Opinión

Ni un día menos para los presos del procés

La búsqueda de apoyos parlamentarios no puede invalidar uno de los principios máximos que conforman cualquier democracia que se precie: la igualdad de todos los ciudadanos ante la Ley.

El próximo 14 de diciembre vence el plazo de dos meses que marca la ley para proceder a la clasificación penitenciaria de los políticos catalanes condenados en firme por el Tribunal Supremo. Corresponde al Servicio de Prisiones de la Generalitat de Cataluña, que tiene transferida la competencia, la determinación del grado, cuestión que no tendría mayor complejidad, puesto que la Ley General Penitencia es clara a este respecto, si no fuera porque esa potestad puede utilizarse, retorciendo el reglamento, para clasificar a Oriol Junqueras y compañía directamente en tercer grado, facilitándoles un régimen carcelario de semi libertad.

Esa clasificación no puede otorgarse, salvo en condiciones excepcionales que no se dan en el presente asunto, hasta que el preso ha cumplido la mitad de la pena, por más que se reúnan en el recluso las condiciones de arraigo familiar, buen comportamiento, nulo riesgo de fuga y voluntad de reparación del daño. Al menos, así ha sido en el caso de Iñaki Urdangarín, condenado a 5 años y 7 meses, o, más dramáticamente, en el del ex presidente de la Cámara de Comercio de Tenerife, Ignacio González Martín, sentenciado a 5 años y tres meses, que tuvo que ingresar en prisión el pasado mes de abril, pese a hallarse gravemente enfermo –tenía 84 años– y que falleció en la enfermería de la cárcel el pasado 18 de noviembre. Son, si se quiere, dos ejemplos claros de hasta qué punto se exige en España el cumplimiento de la Ley Penitenciaria y pueden servir de baremo para una opinión pública educada, en general, en la falsa creencia de la permisividad de nuestro sistema punitivo, que, por el contrario, es uno de los más duros, por la duración de las penas y el régimen carcelario, de la Unión Europea.
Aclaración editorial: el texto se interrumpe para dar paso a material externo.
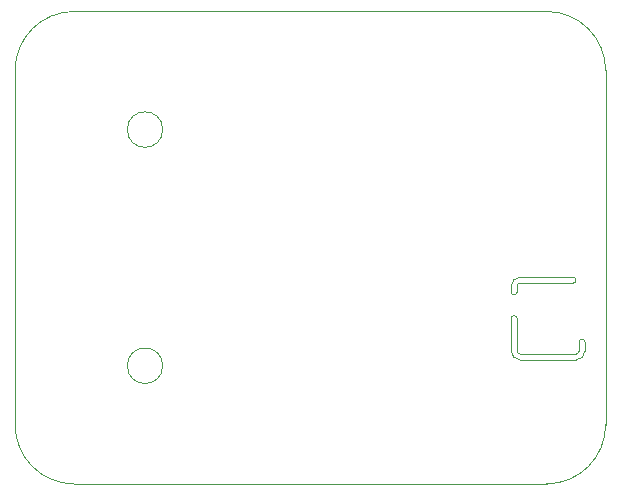
<source format=gbr>
%TF.GenerationSoftware,KiCad,Pcbnew,(5.1.10)-1*%
%TF.CreationDate,2021-12-11T17:16:27+05:30*%
%TF.ProjectId,LTZ1000 Board,4c545a31-3030-4302-9042-6f6172642e6b,rev?*%
%TF.SameCoordinates,Original*%
%TF.FileFunction,Profile,NP*%
%FSLAX46Y46*%
G04 Gerber Fmt 4.6, Leading zero omitted, Abs format (unit mm)*
G04 Created by KiCad (PCBNEW (5.1.10)-1) date 2021-12-11 17:16:27*
%MOMM*%
%LPD*%
G01*
G04 APERTURE LIST*
%TA.AperFunction,Profile*%
%ADD10C,0.050000*%
%TD*%
G04 APERTURE END LIST*
D10*
X167500000Y-108250000D02*
X167500000Y-108750000D01*
X167000000Y-108250000D02*
X167000000Y-108750000D01*
X172250000Y-107500000D02*
X167750000Y-107500000D01*
X167750000Y-108000000D02*
X172250000Y-108000000D01*
X167000000Y-108250000D02*
G75*
G02*
X167750000Y-107500000I750000J0D01*
G01*
X172250000Y-107500000D02*
G75*
G02*
X172250000Y-108000000I0J-250000D01*
G01*
X167500000Y-108250000D02*
G75*
G02*
X167750000Y-108000000I250000J0D01*
G01*
X167500000Y-108750000D02*
G75*
G02*
X167000000Y-108750000I-250000J0D01*
G01*
X173250000Y-113750000D02*
G75*
G02*
X172500000Y-114500000I-750000J0D01*
G01*
X167750000Y-114500000D02*
G75*
G02*
X167000000Y-113750000I0J750000D01*
G01*
X172750000Y-113000000D02*
X172750000Y-113750000D01*
X172500000Y-114000000D02*
X167750000Y-114000000D01*
X167750000Y-114000000D02*
G75*
G02*
X167500000Y-113750000I0J250000D01*
G01*
X172750000Y-113750000D02*
G75*
G02*
X172500000Y-114000000I-250000J0D01*
G01*
X173250000Y-113000000D02*
X173250000Y-113750000D01*
X167500000Y-111000000D02*
X167500000Y-113750000D01*
X167000000Y-113750000D02*
X167000000Y-111000000D01*
X172500000Y-114500000D02*
X167750000Y-114500000D01*
X172750000Y-113000000D02*
G75*
G02*
X173250000Y-113000000I250000J0D01*
G01*
X167000000Y-111000000D02*
G75*
G02*
X167500000Y-111000000I250000J0D01*
G01*
X137500000Y-115000000D02*
G75*
G03*
X137500000Y-115000000I-1500000J0D01*
G01*
X137500000Y-95000000D02*
G75*
G03*
X137500000Y-95000000I-1500000J0D01*
G01*
X175000000Y-120000000D02*
G75*
G02*
X170000000Y-125000000I-5000000J0D01*
G01*
X130000000Y-125000000D02*
G75*
G02*
X125000000Y-120000000I0J5000000D01*
G01*
X125000000Y-90000000D02*
G75*
G02*
X130000000Y-85000000I5000000J0D01*
G01*
X170000000Y-85000000D02*
G75*
G02*
X175000000Y-90000000I0J-5000000D01*
G01*
X125000000Y-120000000D02*
X125000000Y-90000000D01*
X170000000Y-125000000D02*
X130000000Y-125000000D01*
X175000000Y-90000000D02*
X175000000Y-120000000D01*
X130000000Y-85000000D02*
X170000000Y-85000000D01*
M02*

</source>
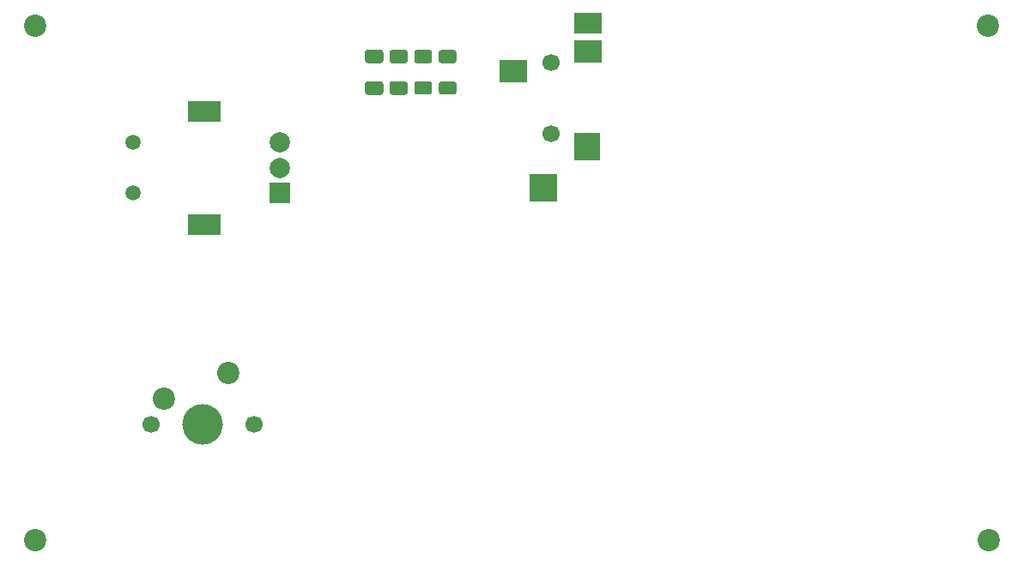
<source format=gbs>
G04 #@! TF.GenerationSoftware,KiCad,Pcbnew,(5.1.7)-1*
G04 #@! TF.CreationDate,2021-04-25T15:55:36-07:00*
G04 #@! TF.ProjectId,daughter_board,64617567-6874-4657-925f-626f6172642e,rev?*
G04 #@! TF.SameCoordinates,Original*
G04 #@! TF.FileFunction,Soldermask,Bot*
G04 #@! TF.FilePolarity,Negative*
%FSLAX46Y46*%
G04 Gerber Fmt 4.6, Leading zero omitted, Abs format (unit mm)*
G04 Created by KiCad (PCBNEW (5.1.7)-1) date 2021-04-25 15:55:36*
%MOMM*%
%LPD*%
G01*
G04 APERTURE LIST*
%ADD10C,2.200000*%
%ADD11C,4.000000*%
%ADD12C,1.700000*%
%ADD13C,1.500000*%
%ADD14R,3.200000X2.000000*%
%ADD15C,2.000000*%
%ADD16R,2.000000X2.000000*%
%ADD17R,2.800000X2.000000*%
%ADD18R,2.600000X2.800000*%
%ADD19R,2.800000X2.200000*%
%ADD20R,2.800000X2.800000*%
G04 APERTURE END LIST*
D10*
X127000000Y-119380000D03*
X221030800Y-119329200D03*
X220980000Y-68580000D03*
X127000000Y-68580000D03*
G36*
G01*
X161051003Y-75377000D02*
X159750997Y-75377000D01*
G75*
G02*
X159501000Y-75127003I0J249997D01*
G01*
X159501000Y-74301997D01*
G75*
G02*
X159750997Y-74052000I249997J0D01*
G01*
X161051003Y-74052000D01*
G75*
G02*
X161301000Y-74301997I0J-249997D01*
G01*
X161301000Y-75127003D01*
G75*
G02*
X161051003Y-75377000I-249997J0D01*
G01*
G37*
G36*
G01*
X161051003Y-72252000D02*
X159750997Y-72252000D01*
G75*
G02*
X159501000Y-72002003I0J249997D01*
G01*
X159501000Y-71176997D01*
G75*
G02*
X159750997Y-70927000I249997J0D01*
G01*
X161051003Y-70927000D01*
G75*
G02*
X161301000Y-71176997I0J-249997D01*
G01*
X161301000Y-72002003D01*
G75*
G02*
X161051003Y-72252000I-249997J0D01*
G01*
G37*
G36*
G01*
X163464003Y-72252000D02*
X162163997Y-72252000D01*
G75*
G02*
X161914000Y-72002003I0J249997D01*
G01*
X161914000Y-71176997D01*
G75*
G02*
X162163997Y-70927000I249997J0D01*
G01*
X163464003Y-70927000D01*
G75*
G02*
X163714000Y-71176997I0J-249997D01*
G01*
X163714000Y-72002003D01*
G75*
G02*
X163464003Y-72252000I-249997J0D01*
G01*
G37*
G36*
G01*
X163464003Y-75377000D02*
X162163997Y-75377000D01*
G75*
G02*
X161914000Y-75127003I0J249997D01*
G01*
X161914000Y-74301997D01*
G75*
G02*
X162163997Y-74052000I249997J0D01*
G01*
X163464003Y-74052000D01*
G75*
G02*
X163714000Y-74301997I0J-249997D01*
G01*
X163714000Y-75127003D01*
G75*
G02*
X163464003Y-75377000I-249997J0D01*
G01*
G37*
G36*
G01*
X168265001Y-75352000D02*
X167014999Y-75352000D01*
G75*
G02*
X166765000Y-75102001I0J249999D01*
G01*
X166765000Y-74301999D01*
G75*
G02*
X167014999Y-74052000I249999J0D01*
G01*
X168265001Y-74052000D01*
G75*
G02*
X168515000Y-74301999I0J-249999D01*
G01*
X168515000Y-75102001D01*
G75*
G02*
X168265001Y-75352000I-249999J0D01*
G01*
G37*
G36*
G01*
X168265001Y-72252000D02*
X167014999Y-72252000D01*
G75*
G02*
X166765000Y-72002001I0J249999D01*
G01*
X166765000Y-71201999D01*
G75*
G02*
X167014999Y-70952000I249999J0D01*
G01*
X168265001Y-70952000D01*
G75*
G02*
X168515000Y-71201999I0J-249999D01*
G01*
X168515000Y-72002001D01*
G75*
G02*
X168265001Y-72252000I-249999J0D01*
G01*
G37*
G36*
G01*
X165852001Y-72252000D02*
X164601999Y-72252000D01*
G75*
G02*
X164352000Y-72002001I0J249999D01*
G01*
X164352000Y-71201999D01*
G75*
G02*
X164601999Y-70952000I249999J0D01*
G01*
X165852001Y-70952000D01*
G75*
G02*
X166102000Y-71201999I0J-249999D01*
G01*
X166102000Y-72002001D01*
G75*
G02*
X165852001Y-72252000I-249999J0D01*
G01*
G37*
G36*
G01*
X165852001Y-75352000D02*
X164601999Y-75352000D01*
G75*
G02*
X164352000Y-75102001I0J249999D01*
G01*
X164352000Y-74301999D01*
G75*
G02*
X164601999Y-74052000I249999J0D01*
G01*
X165852001Y-74052000D01*
G75*
G02*
X166102000Y-74301999I0J-249999D01*
G01*
X166102000Y-75102001D01*
G75*
G02*
X165852001Y-75352000I-249999J0D01*
G01*
G37*
X146050000Y-102870000D03*
X139700000Y-105410000D03*
D11*
X143510000Y-107950000D03*
D12*
X138430000Y-107950000D03*
X148590000Y-107950000D03*
D13*
X136630000Y-80090000D03*
X136630000Y-85090000D03*
D14*
X143630000Y-76990000D03*
X143630000Y-88190000D03*
D15*
X151130000Y-80090000D03*
X151130000Y-82590000D03*
D16*
X151130000Y-85090000D03*
D17*
X181525400Y-68326100D03*
D18*
X181425400Y-80526100D03*
D19*
X174125400Y-73026100D03*
X181525400Y-71126100D03*
D12*
X177825400Y-72226100D03*
X177825400Y-79226100D03*
D20*
X177075400Y-84526100D03*
M02*

</source>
De ahí que nos parezcan extremadamente graves, y no sólo por lo que supondrían de agravio comparativo, las especulaciones sobre un supuesto trato de favor a los presos del «procés» por parte de las instituciones penitenciarias de Cataluña, ya sea mediante su clasificación directa en el tercer grado o bien aplicando irregularmente el artículo 100.2 de la Ley Penitenciaria, que permitiría su excarcelación provisional, con efecto inmediato y sin que el correspondiente recurso judicial tenga efectos suspensivos de la medida de gracia, por más que haya riesgo palmario de reiteración delictiva. Preocupa, y mucho, que la Fiscalía del Estado haya venido advirtiendo contra ese posible fraude de ley casi desde el principio del procedimiento encausado por el Supremo, cuando se decidió el traslado de los procesados a las cárceles de Cataluña.

No sólo se planteó el asunto en la Memoria anual de la Fiscalía, sino que el Ministerio Público instó al Tribunal juzgador, sin éxito, a que especificara en la sentencia un tiempo de cumplimiento mínimo de las penas. De consumarse tal iniquidad, que sería muy difícil de desvincular ante los ciudadanos de las negociaciones entre el PSOE y ERC para la investidura de Pedro Sánchez, la imagen de la Justicia quedaría dañada, cierto, pero, también, podría deslegitimar a la postre la acción de Gobierno. Ya hemos señalado que es la Generalitat de Cataluña, presidida por el inefable Joaquín Torra, la que tiene potestad para interpretar el reglamento y, además, es la que nombra a los miembros de las juntas de tratamiento penitenciarias, pero eso no significa que el deber de la recta aplicación de las leyes, que no puede admitir inequidades, haya desaparecido de una parte de España.

El Estado tiene medios suficientes para reconducir una situación de tal naturaleza, pero, para ello, debe existir la necesaria voluntad política por parte de quien ostenta la responsabilidad del Gobierno. La búsqueda de apoyos parlamentarios no puede invalidar una de las máximas de cualquier democracia que se precie: la igualdad de todos ante la Ley.